Archive for April 19th, 2011

Finding Strength in a Moment of Weakness

Tuesday, April 19th, 2011

I’m not sure why, but I’m pretty convinced that I’ve always had a knack for saying the right things when people ask for advice. Although I don’t always tell them what they want to hear, I try to be as honest as possible.

Yesterday I was left speechless on a few different occasions. When I can’t find anything to say I know that I’m way out of my comfort zone. I’ve always been fairly good at adapting to a situation and creating a positive atmosphere.

When my mother called me at work yesterday morning I didn’t know what to say. I knew that my nephew’s best friend at college had committed suicide the night before. I had briefly talked with my sister to make sure she didn’t need anything from me at that moment in time. My niece had a lacrosse game scheduled for 11:30, so I planned on leaving work early to go see the game. I knew my mom was reeling. She couldn’t be with my sister because she had to be at her appointment with the brain specialist in Schenectady. I could tell that she thought someone should be with my sister. I quickly packed up my stuff at work and called it a day.

When I saw my sister she started talking and I didn’t know what to say. It made me think of that old Reba McEntire song where she sings about being a parent and not knowing what to say in a moment like that. I was there. I was in that spot.

She sniffled a little bit and said, “What do I say to Marissa? I can’t tell her that it’s ok, because it’s not ok.” Although my head was crammed with thoughts my lips didn’t move. I couldn’t speak. Instead, I sat there and listened because that’s all I felt that I could do. In my head I knew that she didn’t need anything more than that.

I watched the first half of the game before returning to work. I was going to take the rest of the day off, but I knew my sister was going to go home and get some rest. When I got back to work the people who I’m close to offered their support. I’ve come to count on these people during tough times. I don’t have to ask them for anything. They offer their support and don’t expect anything in return. They do what true friends do.  I’m very appreciative of the people I have in my life.
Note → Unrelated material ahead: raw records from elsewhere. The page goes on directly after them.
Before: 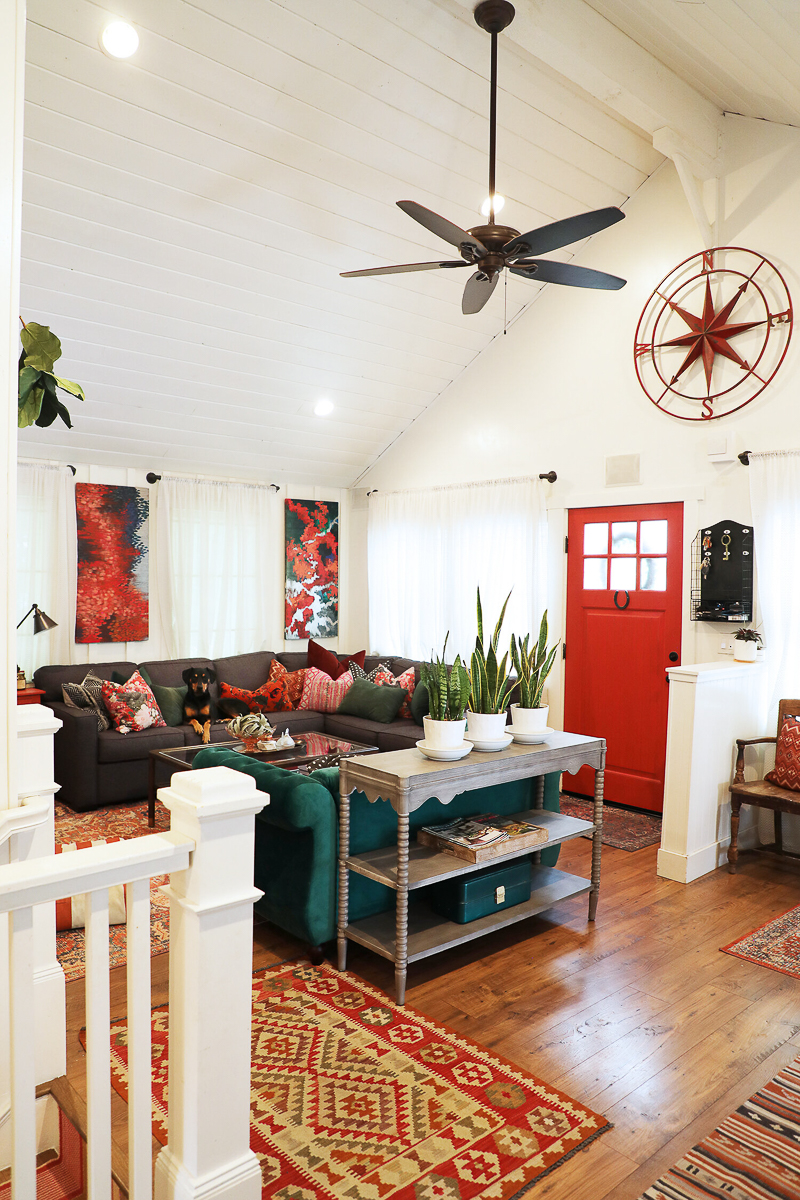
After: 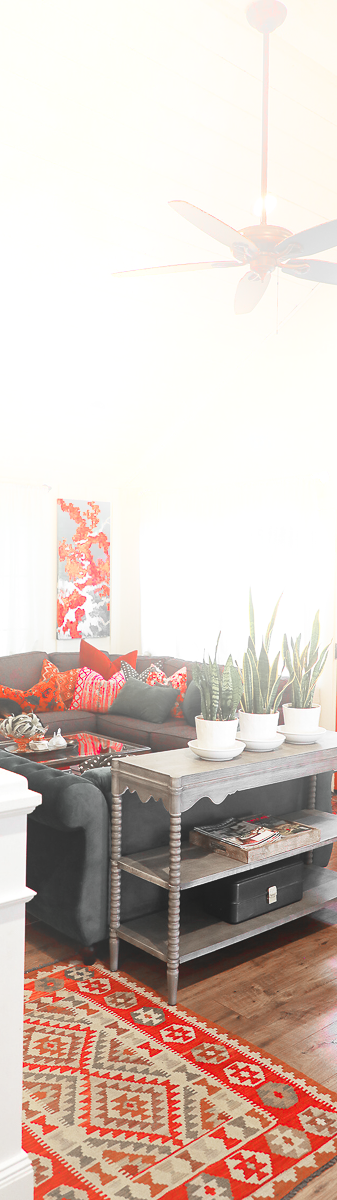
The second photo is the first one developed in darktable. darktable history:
bloom: on, module defaults
exposure: exposure 0.127 EV, compensate highlight preservation false
color zones: curves: ch1 [(0, 0.831) (0.08, 0.771) (0.157, 0.268) (0.241, 0.207) (0.562, -0.005) (0.714, -0.013) (0.876, 0.01) (1, 0.831)]
crop: left 28.583%, right 29.231%
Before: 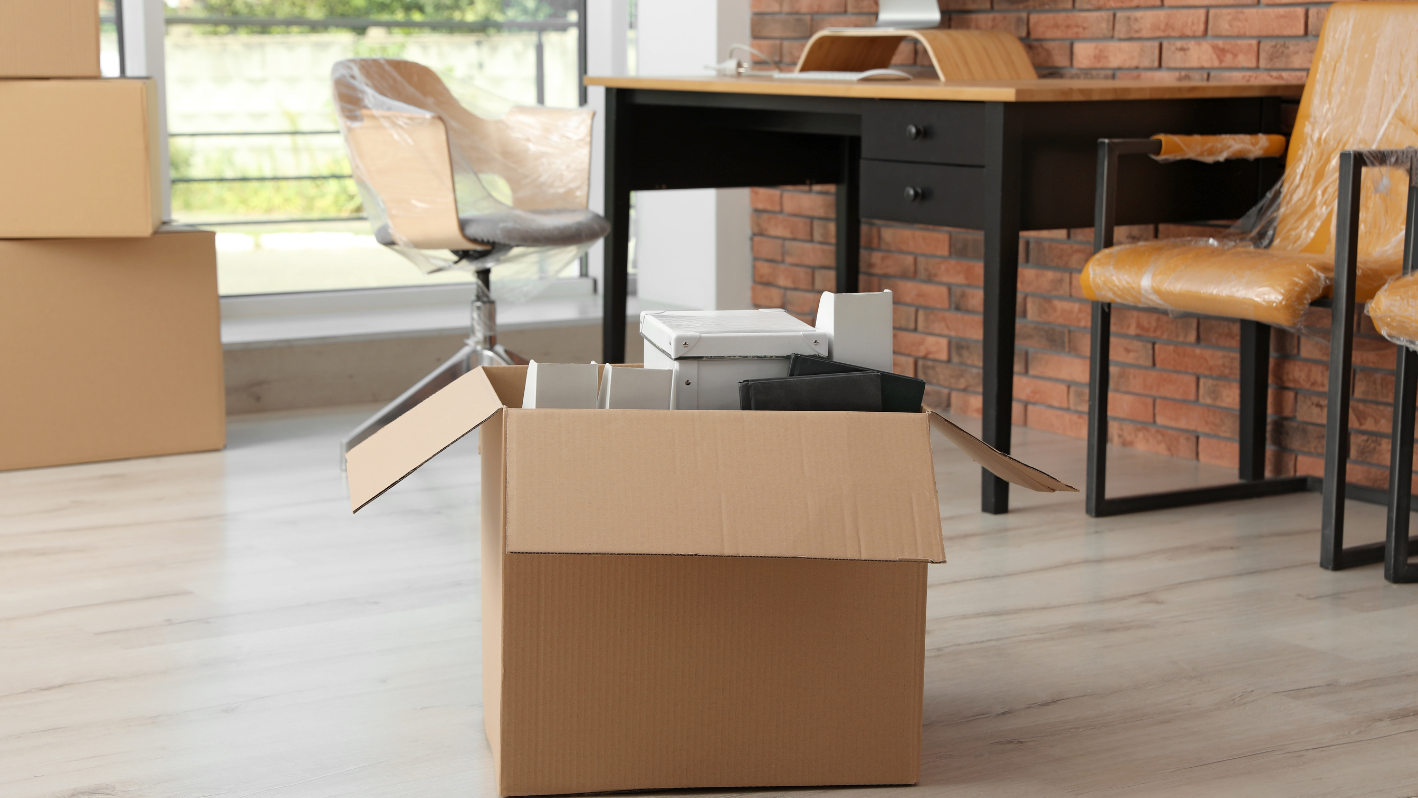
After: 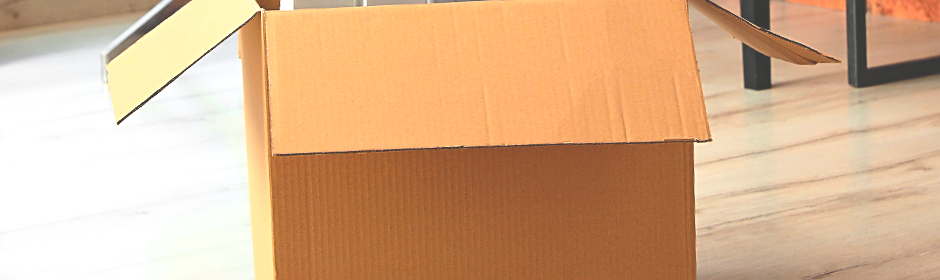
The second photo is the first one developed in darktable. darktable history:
contrast brightness saturation: contrast 0.2, brightness 0.2, saturation 0.8
crop: left 18.091%, top 51.13%, right 17.525%, bottom 16.85%
rotate and perspective: rotation -3.18°, automatic cropping off
exposure: black level correction 0, exposure 0.5 EV, compensate highlight preservation false
contrast equalizer: octaves 7, y [[0.6 ×6], [0.55 ×6], [0 ×6], [0 ×6], [0 ×6]], mix 0.3
rgb curve: curves: ch0 [(0, 0.186) (0.314, 0.284) (0.775, 0.708) (1, 1)], compensate middle gray true, preserve colors none
sharpen: on, module defaults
I’m usually fairly active during the evening hours. On that night I didn’t do a thing. I crawled into bed at 7pm and stayed there until around 9:30. I kept my mind active. I was in another world, even if it was only for a few hours. It was almost as if I was in a dream. Every once in a while I touched myself just to make sure that I wasn’t dreaming. It was an extremely odd feeling that I don’t think very many people are ever able to experience.

When I got out of bed I went for a drive. The cold, damp air felt good as it entered my lungs when I got outside. The light fog and wet pavement added to everything else that I had experienced throughout the day. It was almost a perfect way to end the day. I was home within a half hour.

My thoughts tonight are with my nephew. I can’t imagine what he’s going through. I’ve had a few traumatic things happen to me, but nothing like this. I would like to give him advice, but I have nothing to offer. I sent him a note to tell him how much I care about him and how much I love him. He has my ear anytime that he feels that he needs or wants it.

Time heals all wounds, but some scars run so deep they never go away. This scar will be deep. There’s absolutely no doubt about the magnitude of this event. I hope that Anthony is able to stay focused. His final exams are closing in fast. His mind will be a mess and he must concentrate in order to do well. If anyone is reading this please say a prayer for him. I will pray that he is able to find a peaceful, quiet mind. I will also pray that he will never forget this event and that he will use it to help others.

Sometimes we don’t realize how strong we are until something happens that requires us to use our strength. This is surely one of those things. Although I know that my nephew is strong this will give him a chance to see his own strength. In what he thinks is his weakest point, he will find the strength to deal with the adversity surrounding him and use it to motivate him to make his life better as well as all of those around him.

Once again we have learned that life has no favorites. He’s going to take every one of us at one time or another. Live each day like it’s your last and don’t hold anything back. Everything around you can change in five minutes. Stay close to the ones you love and love the ones you need and want in your lives.